Would you please return the lines of the material that contain the word "forma"?

....................

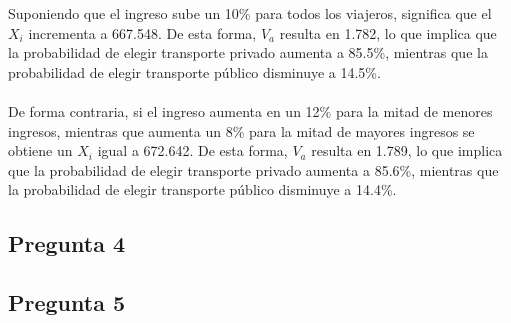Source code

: Suponiendo que el ingreso sube un 10\% para todos los viajeros, significa que el $X_i$ incrementa a 667.548. De esta forma, $V_a$ resulta en 1.782, lo que implica que la probabilidad de elegir transporte privado aumenta a 85.5\%, mientras que la probabilidad de elegir transporte público disminuye a 14.5\%.
\\ \\
De forma contraria, si el ingreso aumenta en un 12\% para la mitad de menores ingresos, mientras que aumenta un 8\% para la mitad de mayores ingresos se obtiene un $X_i$ igual a 672.642. De esta forma, $V_a$ resulta en 1.789, lo que implica que la probabilidad de elegir transporte privado aumenta a 85.6\%, mientras que la probabilidad de elegir transporte público disminuye a 14.4\%.

\subsection{Pregunta 4}


\subsection{Pregunta 5}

....................

» Solution to the problem
: Suponiendo que el ingreso sube un 10\% para todos los viajeros, significa que el $X_i$ incrementa a 667.548. De esta forma, $V_a$ resulta en 1.782, lo que implica que la probabilidad de elegir transporte privado aumenta a 85.5\%, mientras que la probabilidad de elegir transporte público disminuye a 14.5\%.
De forma contraria, si el ingreso aumenta en un 12\% para la mitad de menores ingresos, mientras que aumenta un 8\% para la mitad de mayores ingresos se obtiene un $X_i$ igual a 672.642. De esta forma, $V_a$ resulta en 1.789, lo que implica que la probabilidad de elegir transporte privado aumenta a 85.6\%, mientras que la probabilidad de elegir transporte público disminuye a 14.4\%.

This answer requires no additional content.